We can prove this by induction. First we need a couple of facts about the triangular numbers:
Lemma 1. After the third triangular number $T_3 = 6$, we can say $i + 1 < T_i$, by induction (the index $i$ grows by one each time, while $T_i$ grows by $i$ each time.)
Lemma 2. After the fourth triangular number $T_4 = 10$, $T_m$ is always smaller than the sum of the smaller triangular numbers. This follows from induction: if $T_{m-1} \leq \sum_{i=1}^{m-2} T_i$, then $T_m = T_{m-1} + m$ is less than $\sum_{i=1}^{m-1} T_i$, since $m < T_{m-1}$ (by Lemma 1.)

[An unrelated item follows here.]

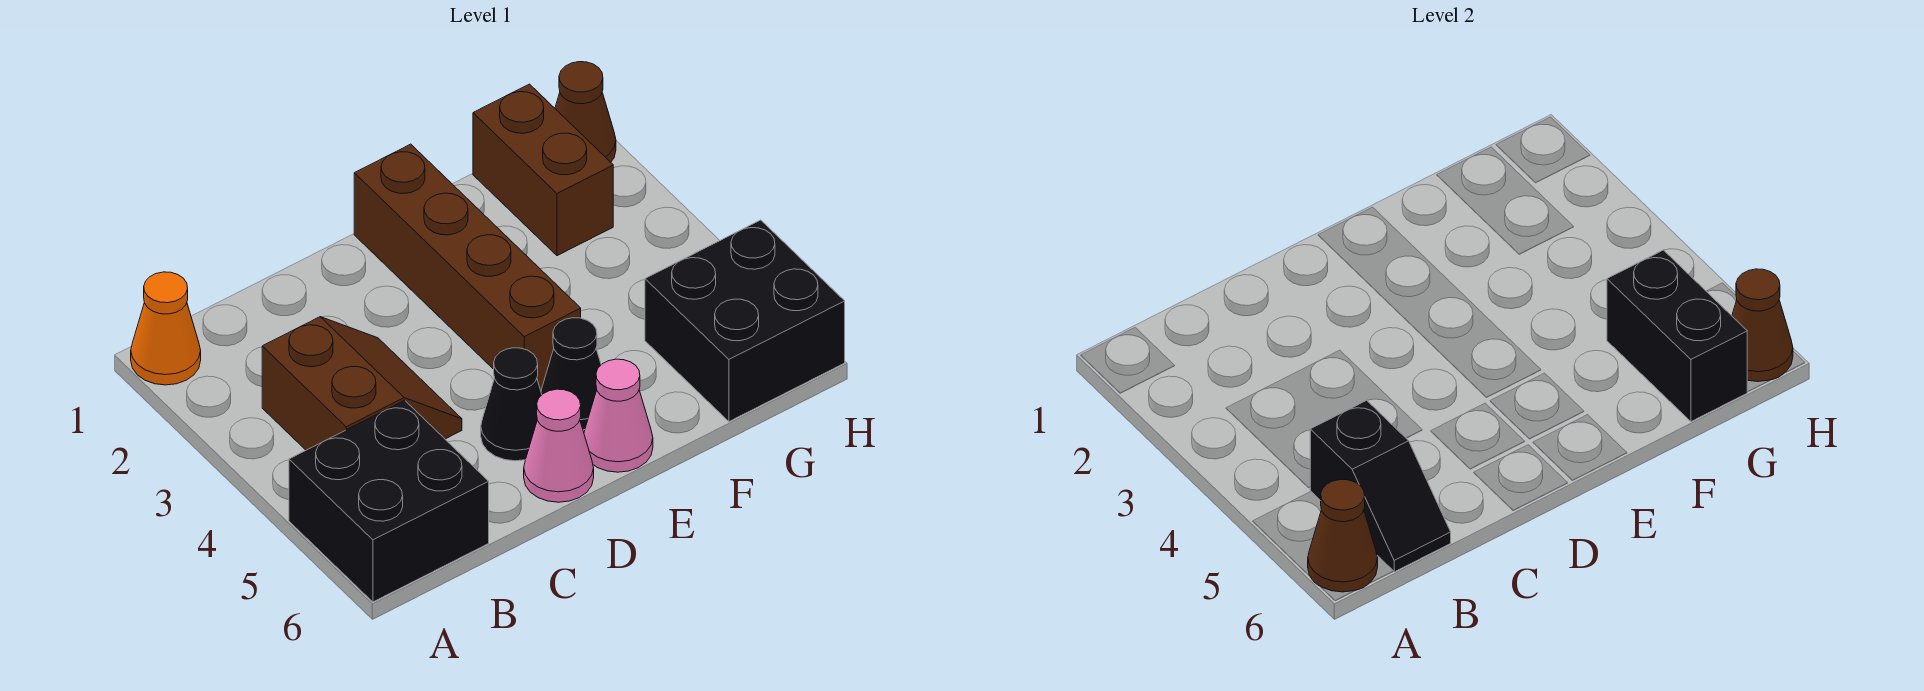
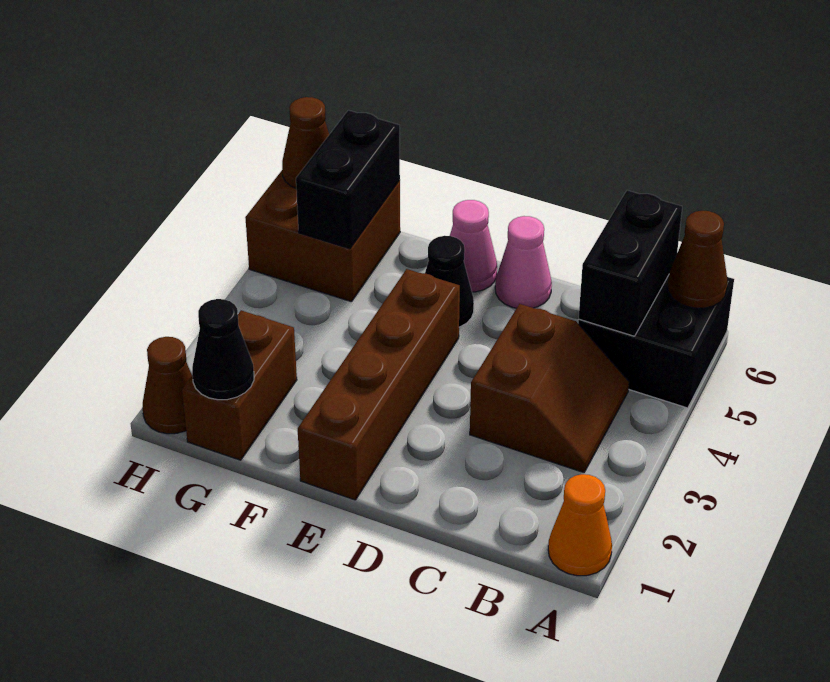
brown 2x2 slope [262,317,462,450] -> brown 2x2 slope turned to [470,304,629,472]
black 1x2 slope [1310,400,1451,572] -> black 1x2 brick [579,190,682,336]
black 1x1 cone [481,348,542,461] -> black 1x1 cone moved to [192,299,254,400]
black 2x2 brick [645,220,845,422] -> brown 2x2 brick [245,171,400,302]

To prove the claim, we can show how to do the small cases: $$ \begin{array}{rcccccccccc} \text{number} & 1 & 2 & 3 & 4 & 5 & 6 & 7 & 8 & 9 & 10\\ \text{combo} & 1 & 3 - 1 & 3 & 1 + 3 & 6 - 1 & 6 & 1 + 6 & 3 + 6 - 1 & 3 + 6 & 1 + 3 + 6 \end{array} $$ Now suppose that for some $m \geq 3$ we can write any number from 1 up to $\sum_{i=1}^m T_i$ in this way. Then, by adding $T_{m+1}$ to each such combination, we can get each number from $T_{m+1} + 1$ up to $T_{m+1} + \sum_{i=1}^m T_i$. Since by Lemma 2, $T_{m+1} \leq \sum_{i=1}^m T_i$, these two sets yield every number from 1 up to $\sum_{i=1}^{m+1} T_i$, as claimed.